Que cherchons-nous à faire ? À entraver les groupes terroristes et à neutraliser leurs chefs. En juin 2020, nous avons ainsi neutralisé l'émir d'Aqmi, Droukdel, ainsi que son adjoint, Toufik Chaïb et, plus récemment, en novembre, l'un des plus hauts responsables d'Aqmi, Bah Ag Moussa, ainsi que d'autres lieutenants du responsable d'Aqmi dans la région, Iyad Ag Ghali. Nous avons également neutralisé l'émir de Ménaka. De telles neutralisations désorganisant en profondeur les groupes armés, je crois pouvoir dire que 2020 a été efficace.
Nous avons également marqué des points importants en permettant aux forces sahéliennes de monter en puissance. J'y inclus, bien évidemment, les forces nationales, mais aussi la force conjointe du G5 Sahel. En 2020, nous avons donc construit un partenariat de combat d'un niveau inégalé, l'intégration entre les forces françaises et sahéliennes étant inédite, ce qui est heureux puisqu'il s'agissait de l'un des objectifs prioritaires fixés lors du sommet de Pau. L'opération Bourrasque a mobilisé pendant cinq semaines 3 000 hommes, pour moitié militaires français et pour moitié militaires maliens et nigériens. Nous y avons également associé des moyens de renseignement européens et américains. À la suite du sommet de Pau, un commandement intégré, basé à Niamey, a été créé. Grâce à celui-ci et au renseignement dont nous avons pu faire le meilleur usage opérationnel, les résultats de l'opération Bourrasque ont été très tangibles. Sans attendre, nous avons donc lancé l'opération Éclipse, le 1er janvier, avec les forces armées maliennes, nigériennes et burkinabè.

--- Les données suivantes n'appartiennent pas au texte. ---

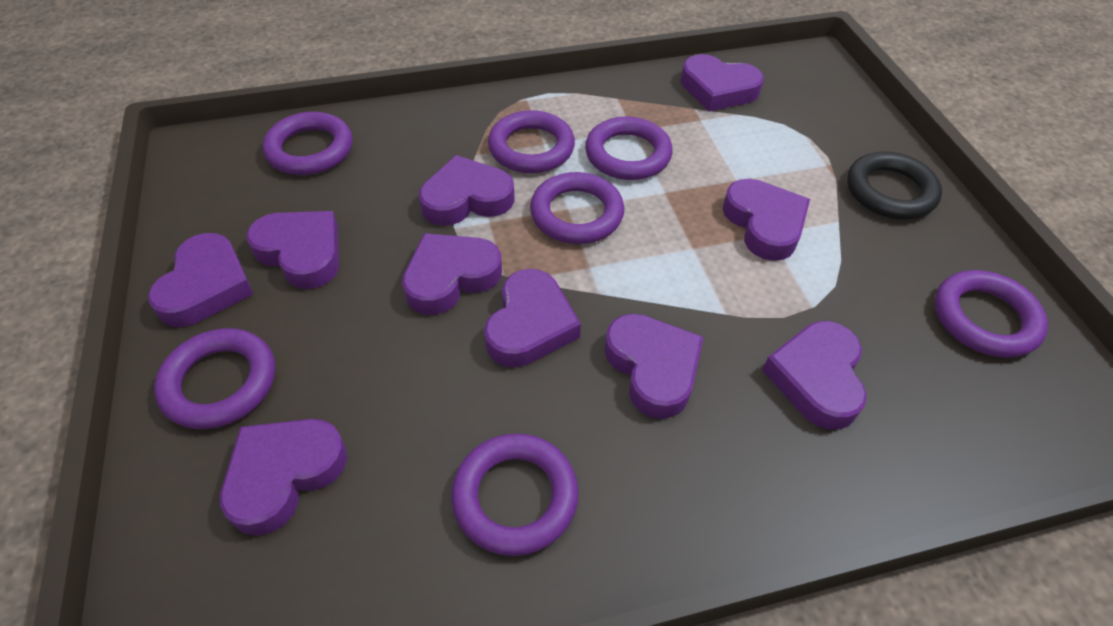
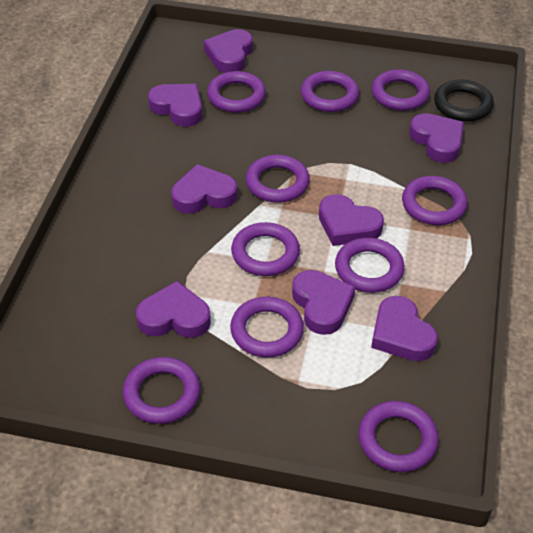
purple heart: [148,233,253,327] [220,419,347,536] [246,211,339,289] [402,233,502,315] [419,155,515,226] [484,269,581,368] [604,314,703,419] [681,54,764,112] [723,179,810,261] [762,321,867,430] = 10 -> [136,281,211,338] [148,84,202,127] [171,164,237,213] [204,29,253,73] [292,270,355,335] [319,194,384,246] [371,296,438,361] [409,113,464,163] = 8
purple ring: [154,328,275,429] [262,112,353,175] [451,433,579,556] [488,110,575,173] [530,172,624,244] [585,116,673,180] [935,270,1048,358] = 7 -> [123,357,200,424] [207,71,266,113] [230,297,304,358] [231,222,300,276] [245,155,310,203] [301,71,359,112] [335,238,405,293] [358,401,439,472] [372,69,430,111] [402,176,468,225] = 10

Désorganiser les groupes terroristes par la neutralisation de leurs chefs et de hauts responsables, permettre aux armées sahéliennes de prendre de plus en plus toute leur part aux combats donne des résultats concrets même si, j'en suis bien d'accord, le problème n'est pas réglé. Je suis d'ailleurs convaincue que l'action militaire, à elle seule, n'est pas le seul moyen de stabiliser le Sahel et que d'autres actions doivent être conduites. Ainsi, moins de quinze jours après l'opération Bourrasque menée dans une localité, tous les enfants ont pu regagner l'école. C'est exactement, me semble-t-il, ce que nous souhaitons tous : que la vie reprenne normalement.
Je suis certaine que le sommet de N'Djamena permettra de faire le point sur les éléments que je viens d'évoquer, mais aussi sur les conditions du succès du retour de l'État et sur la situation en termes de développement économique, lequel implique au préalable un minimum de sécurité.